**抜粋:**
☆ ☆ ☆ ☆ ☆

不愉快だったり苦しかったりする時に声を上げるのは「自己責任」ていうの?僕の生活について、自分自身が何か言わないなら誰が言うの?あるいは君がこんなものは過酷すぎるし、あまりに生き辛いって言うのならそれでもいいけど、その時だって不満を述べるのは誰なのさ。


>t_yano
>これだと経営者側は斜陽産業でも労働者優先すべきで、事業を縮小して労働者を減らすことはフェアじゃないから許されないってことになるのかな


フェアかどうかは問うておりません。彼らが好き勝手にやるなら、こっちも好き勝手にやるのが道理であるし、既に現状において前者が正当化されているのなら、後者もまた正当なものであると申し上げたまでです。そして、労働争議に関して如何なる戦術を採用するかについての決定権を持つのは当事者以外ではありえない、とこう考えております。答えになりましたでしょうか?


>gav
>真っ先に不況になり、遅れて回復する地方にも共通の、真っ先に切られる弱者。戦わざるを得ない。が、零細の社長の場合弱い個人にも見えて・・労使の顔も見えないような使い捨て企業ならがんがん


さて、労使の関係は労働者一人一人の人生や生活が千差万別であるように、そして又恐らくは経営者もそうであるように、様々なものでしょう。個人的には退職金程度は頂くべきだと思いますが、何れにせよ何を佳しとするかに関して最終的に決定するのは、現場の労働者本人たちです。それはそうです。けれども、私たちは現状にあって何故かいつも譲歩し、理解を示し、納得し、我慢することを強いられています。そうすべきかどうかということに関して、我々は如何なる根拠よりも手前で判断を強制されいます。こうした有り様は、根本的に間違っています。そして、それは是正されねばなりませんし、この認識に関する闘争は永続的でしかありえません。我々は我々自身の利益に沿って行動することを認めさせねばならないのです。無産者・貧民窮民の類は常に社会的に劣位に置かれます。我々は他人たちが都合よく決めた「平等」や「妥当性」を受け入れる必要はないし、その中に詐欺的な誤魔化しがあることをよく知っています。結局、自分自身について決めることが出来なければ、又そのことを他人たちに認めさせることができなければ、我々は我々の生活条件すら整えることができないのです。


>netisfree
>こういう自己欺瞞に満ちた労働観が労働運動を衰退させたことに筆者はなぜ気づかないのだろうか? アホ?

☆ ☆ ☆ ☆ ☆

**設問 A:**
抜粋の筆者の主張を二文で要約してください。
**設問 B:**
抜粋の「フェアかどうかは問うておりま」から「整えることができないのです。」までを、その語句も含めて書き直し、「労働者」を「働き手」に置き換えてください。
抜粋に書かれていることだけを根拠にしてください。

**資料欄:**
☆ ☆ ☆ ☆ ☆

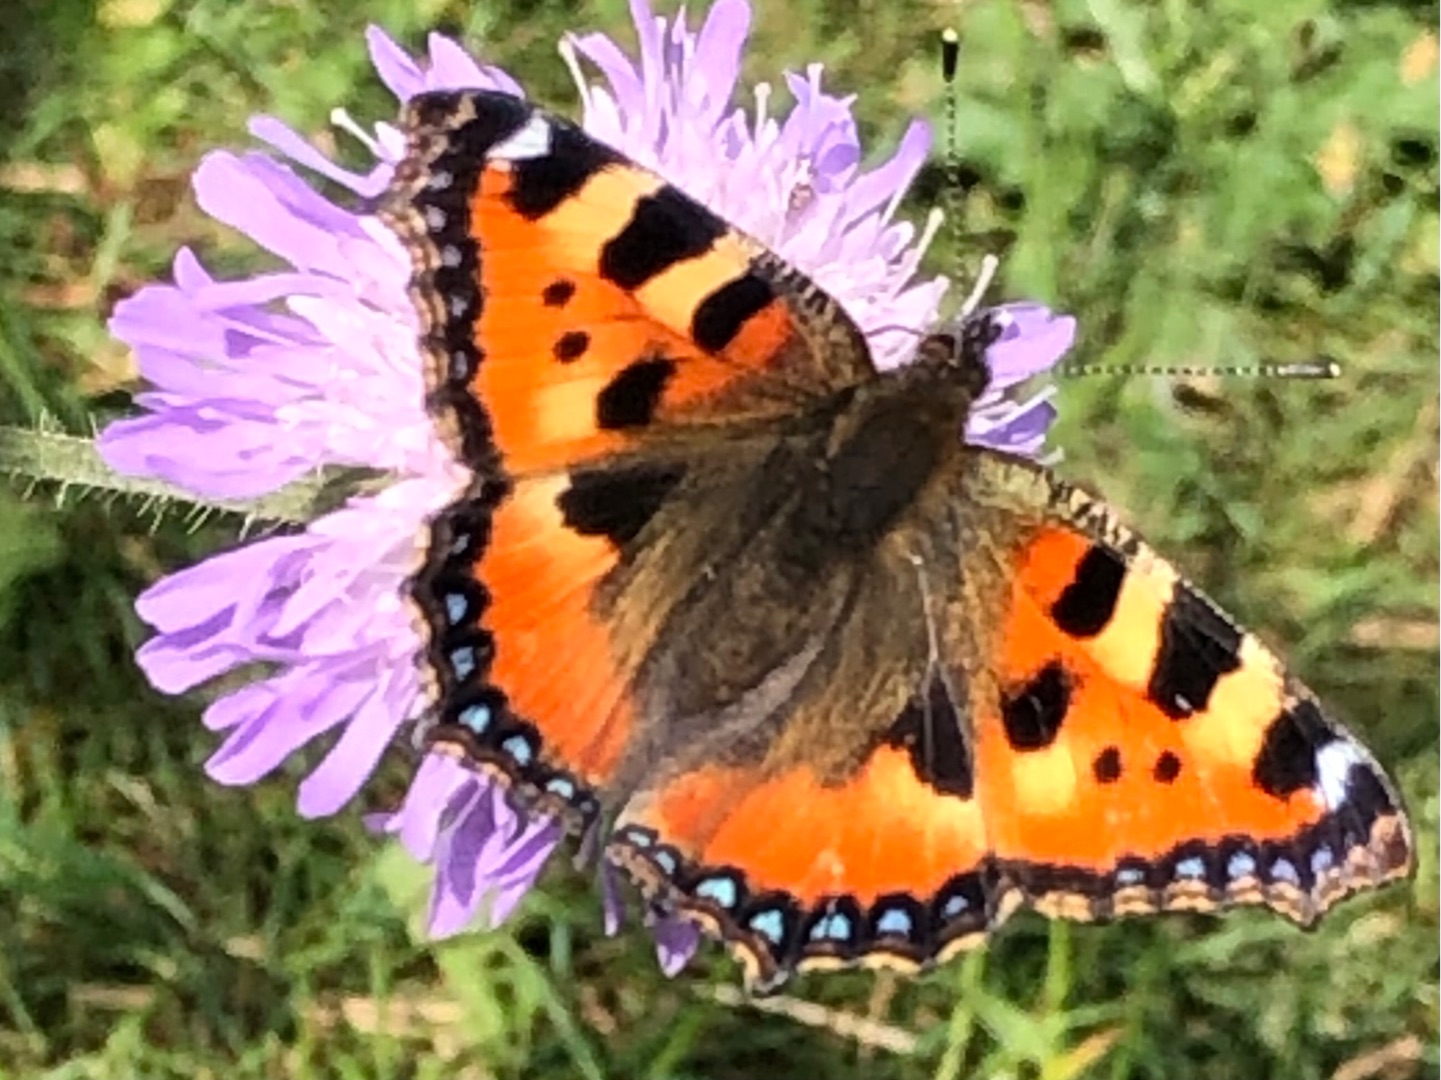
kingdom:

☆ ☆ ☆ ☆ ☆

**解答 A:**
抜粋の筆者は、相手側が好き勝手にやることが既に正当化されているなら、こちらが好き勝手にやることも正当であり、労働争議でどんな戦術を採るかを決めるのは当事者以外にありえないと述べている。さらに、自分たちが常に譲歩や我慢を強いられている現状は根本的に間違っており、自分たち自身の利益に沿って行動することを他人たちに認めさせねばならないと主張している。

**解答 B:**
フェアかどうかは問うておりません。彼らが好き勝手にやるなら、こっちも好き勝手にやるのが道理であるし、既に現状において前者が正当化されているのなら、後者もまた正当なものであると申し上げたまでです。そして、労働争議に関して如何なる戦術を採用するかについての決定権を持つのは当事者以外ではありえない、とこう考えております。答えになりましたでしょうか?


>gav
>真っ先に不況になり、遅れて回復する地方にも共通の、真っ先に切られる弱者。戦わざるを得ない。が、零細の社長の場合弱い個人にも見えて・・労使の顔も見えないような使い捨て企業ならがんがん


さて、労使の関係は働き手一人一人の人生や生活が千差万別であるように、そして又恐らくは経営者もそうであるように、様々なものでしょう。個人的には退職金程度は頂くべきだと思いますが、何れにせよ何を佳しとするかに関して最終的に決定するのは、現場の働き手本人たちです。それはそうです。けれども、私たちは現状にあって何故かいつも譲歩し、理解を示し、納得し、我慢することを強いられています。そうすべきかどうかということに関して、我々は如何なる根拠よりも手前で判断を強制されいます。こうした有り様は、根本的に間違っています。そして、それは是正されねばなりませんし、この認識に関する闘争は永続的でしかありえません。我々は我々自身の利益に沿って行動することを認めさせねばならないのです。無産者・貧民窮民の類は常に社会的に劣位に置かれます。我々は他人たちが都合よく決めた「平等」や「妥当性」を受け入れる必要はないし、その中に詐欺的な誤魔化しがあることをよく知っています。結局、自分自身について決めることが出来なければ、又そのことを他人たちに認めさせることができなければ、我々は我々の生活条件すら整えることができないのです。